I and my friends enjoy making and solving new mathematical questions. We made the following question, but we are facing difficulty. Could you show me how to solve this?
Question: Let $a, b$ be constants which satisfy $a\gt b\gt 0$. In the three dimensional space, there exist two lines $L, M$ which are positioned in skew relation. Suppose that if you take $P$ on $L$, $Q$ on $M$, then the minimum of the length of the line segment $PQ$ is $b$. When you move $P, Q$ such that $PQ\le a$, find the volume of the rigion where the line segment $PQ$ can move.
A beginning:
Assume that $L$ is the $x$-axis and that $M$ is the line $$y\mapsto(my,y,b)\qquad(-\infty <y<\infty)$$ for some fixed $m\in{\mathbb R}$.
Given a sample point $X=(\xi,\eta,\zeta)\in{\mathbb R}^3$, $\>0<\zeta<b$, there is a unique line $g_X$ through $X$ that meets both $L$ and $M$ in two points $X_L$ and $X_M$. We have to find conditions on the coordinates of $X$ that guarantee $|X_L-X_M|^2\leq a^2$.

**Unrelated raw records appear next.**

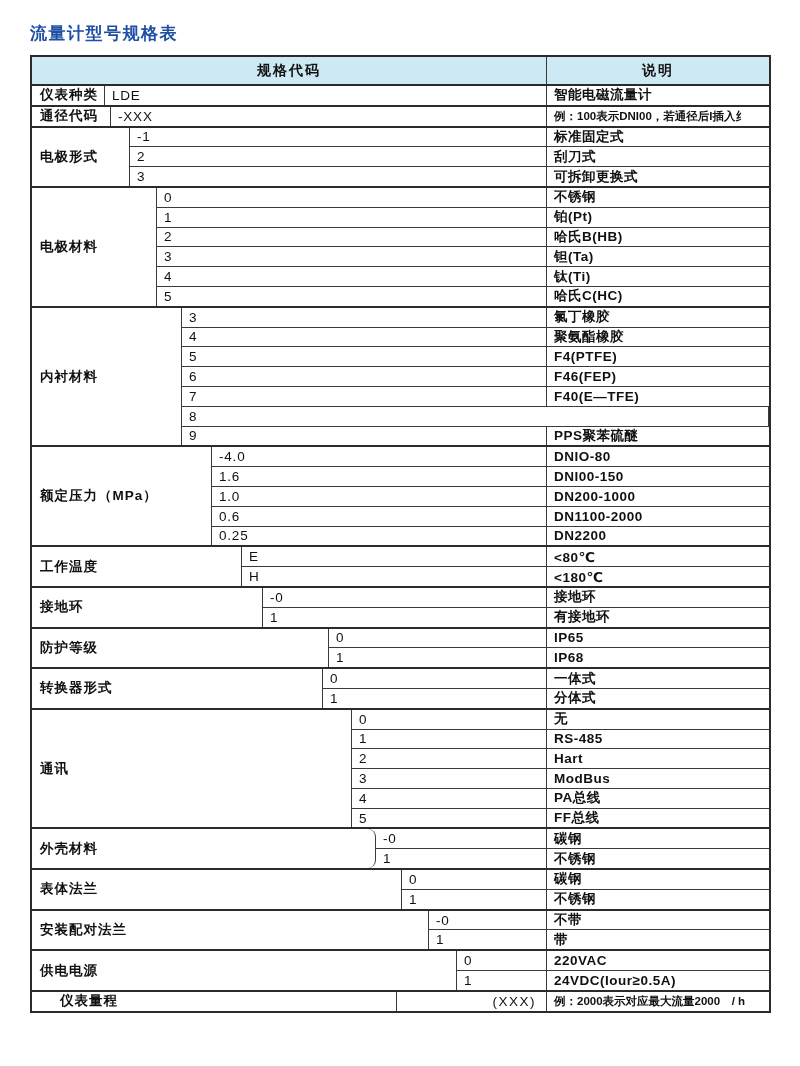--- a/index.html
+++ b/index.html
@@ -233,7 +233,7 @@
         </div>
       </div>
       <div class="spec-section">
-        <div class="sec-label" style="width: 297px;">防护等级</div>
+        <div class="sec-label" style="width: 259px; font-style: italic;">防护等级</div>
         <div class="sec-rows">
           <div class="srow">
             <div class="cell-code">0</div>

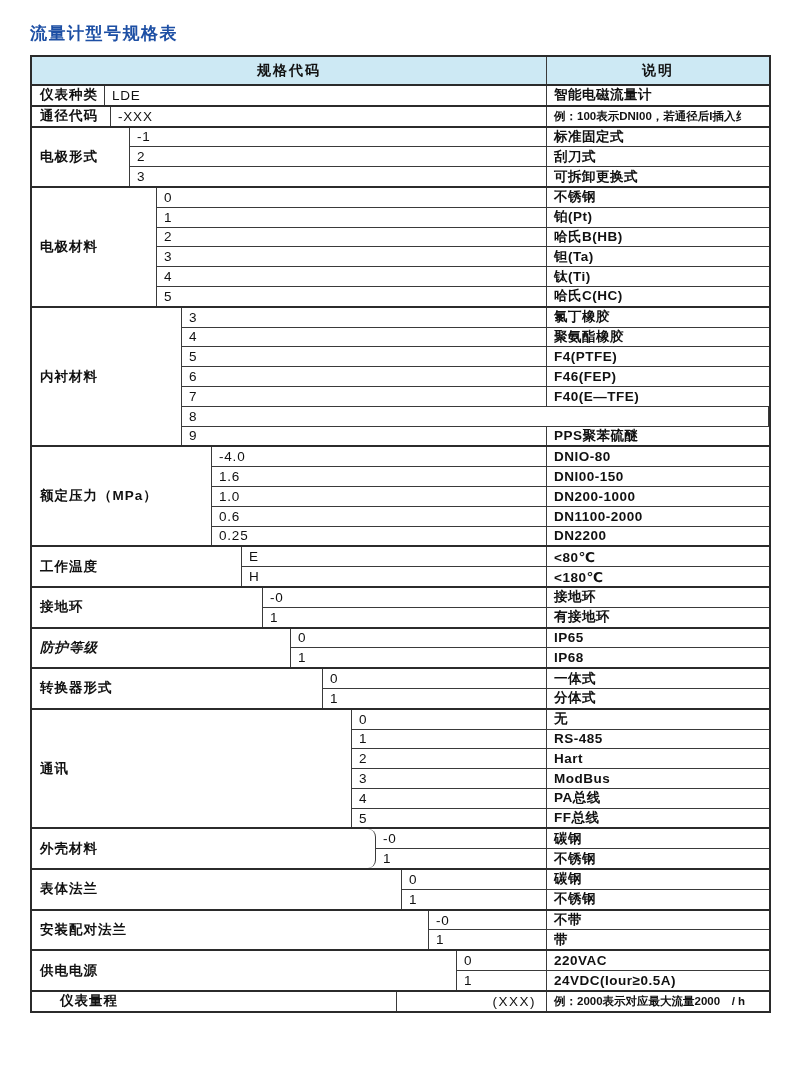--- a/index.html
+++ b/index.html
@@ -340,7 +340,7 @@
         </div>
       </div>
       <div class="spec-section">
-        <div class="sec-label" style="width: 365px; padding-left: 28px;">仪表量程</div>
+        <div class="sec-label" style="width: 455px; padding-left: 28px;">仪表量程</div>
         <div class="sec-rows">
           <div class="srow">
             <div class="cell-code right">(XXX)</div>

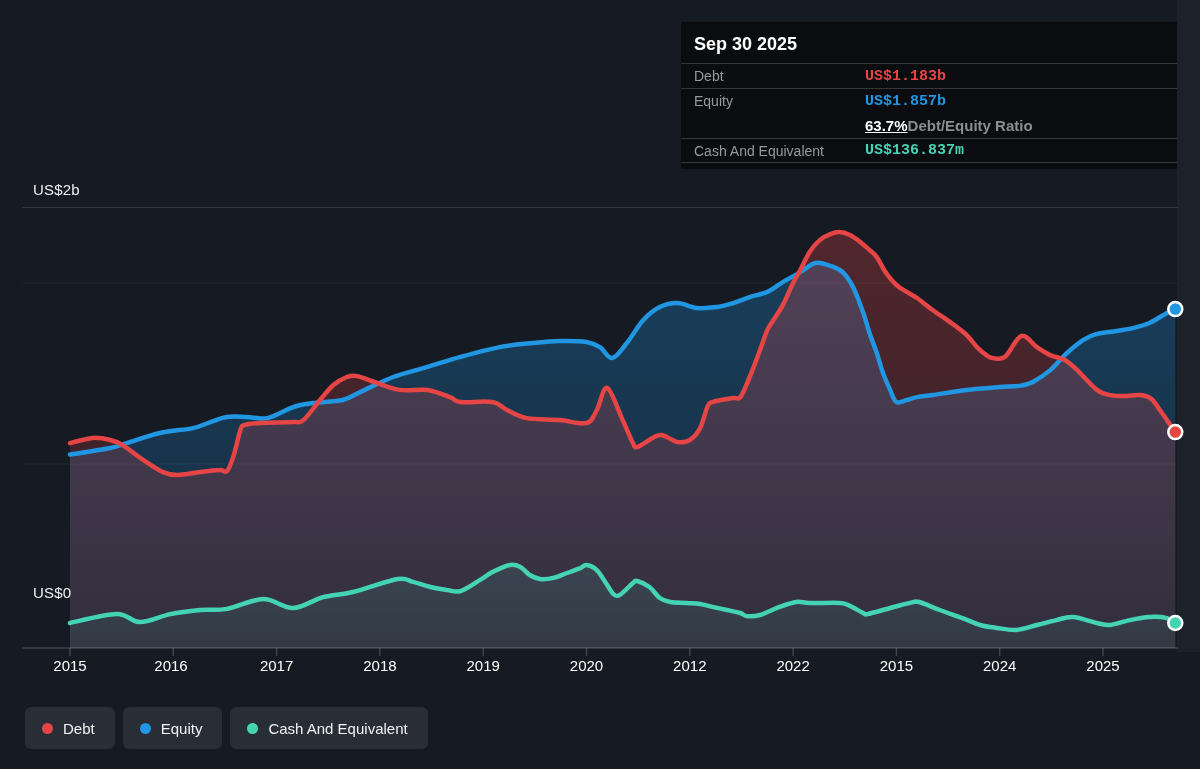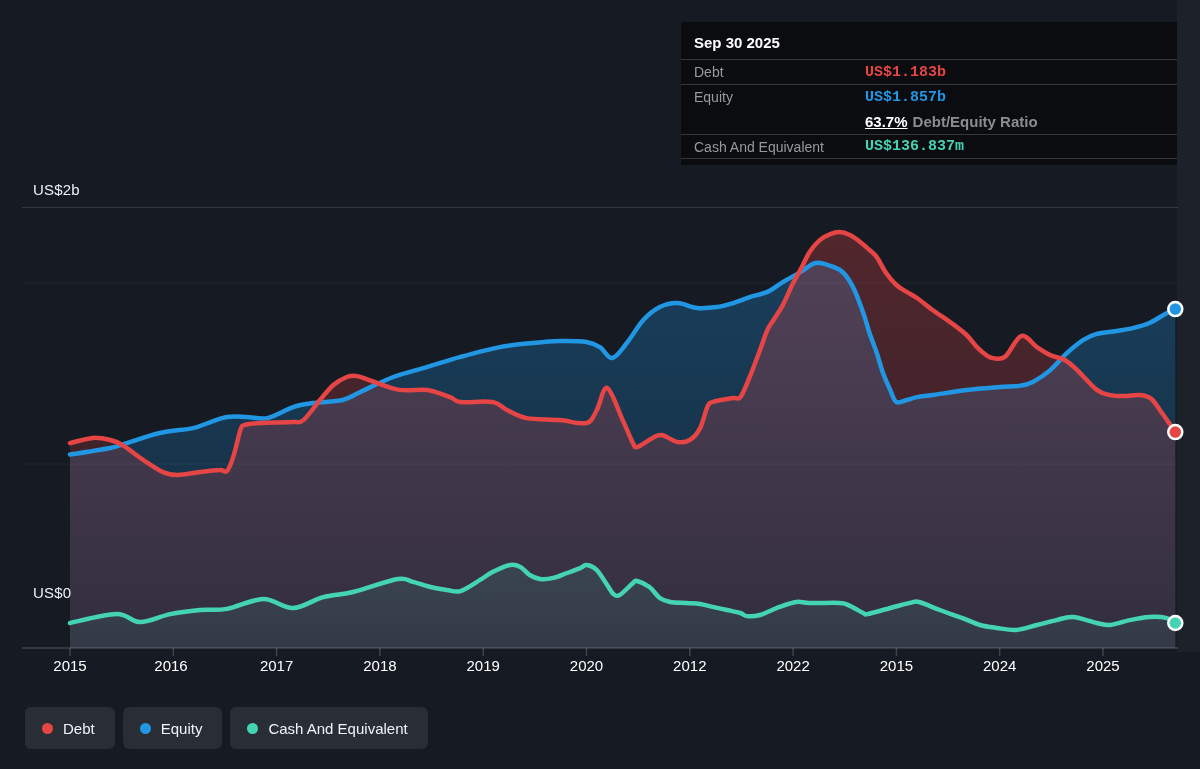--- a/index.html
+++ b/index.html
@@ -30,7 +30,7 @@
     background:#0a0c10; padding:6px 0 6px 0;
   }
   .tt-title {
-    color:#ffffff; font-size:15px; font-weight:700;
+    color:#ffffff; font-size:18px; font-weight:700;
     padding:6px 13px 8px 13px;
   }
   .tt-row {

In order to obtain $g_X$ we argue as follows: The point $X$ together with $L$ (the $x$-axis) determines a plane with equation $\zeta y-\eta z=0$. We obtain the point $X_M$ by intersecting this plane with $M$. Computation gives $$X_M=\left({mb\eta\over\zeta},{b\eta\over\zeta}, b\right)\ .$$ Now we know the two points $X$ and $X_M$ of $g_X$. Therefore $g_X$ has the parametric representation $$g_X:\quad t\mapsto(1-t)X_M+tX\qquad(-\infty <t<\infty)\ .$$ Intersecting $g_X$ with the line $L$ (the $x$-axis) gives $t={b\over b-\zeta}$ and finally produces the point $$X_L=\left({b(\xi-m\eta)\over b-\zeta},0,0\right)\ .$$ The condition $|X_L-X_M|^2\leq a^2$ now leads to $$\left({mb\eta\over\zeta}-{b(\xi-m\eta)\over b-\zeta}\right)^2+\left({b\eta\over\zeta}\right)^2+b^2\leq a^2\ .$$ It seems that we obtain an admissible $(\xi,\eta,\zeta)$-domain $\Omega$ which is bounded by a fourth degree surface.
As Rahul Narain has remarked a plane $\zeta={\rm const.}$ intersects $\Omega$ in an ellipse $E_\zeta$ with an equation of the form $A\xi^2+2B\xi\eta+C\eta^2=R^2$. Using the formula for the area of such an ellipse we get $${\rm area}(E_\zeta)=\pi\>{(a^2-b^2)\zeta(b-\zeta)\over b^2}\quad(0<\zeta< b)\ ,$$ and after integration we finally obtain $${\rm vol}(\Omega)={\pi\over6}(a^2-b^2) b\ .$$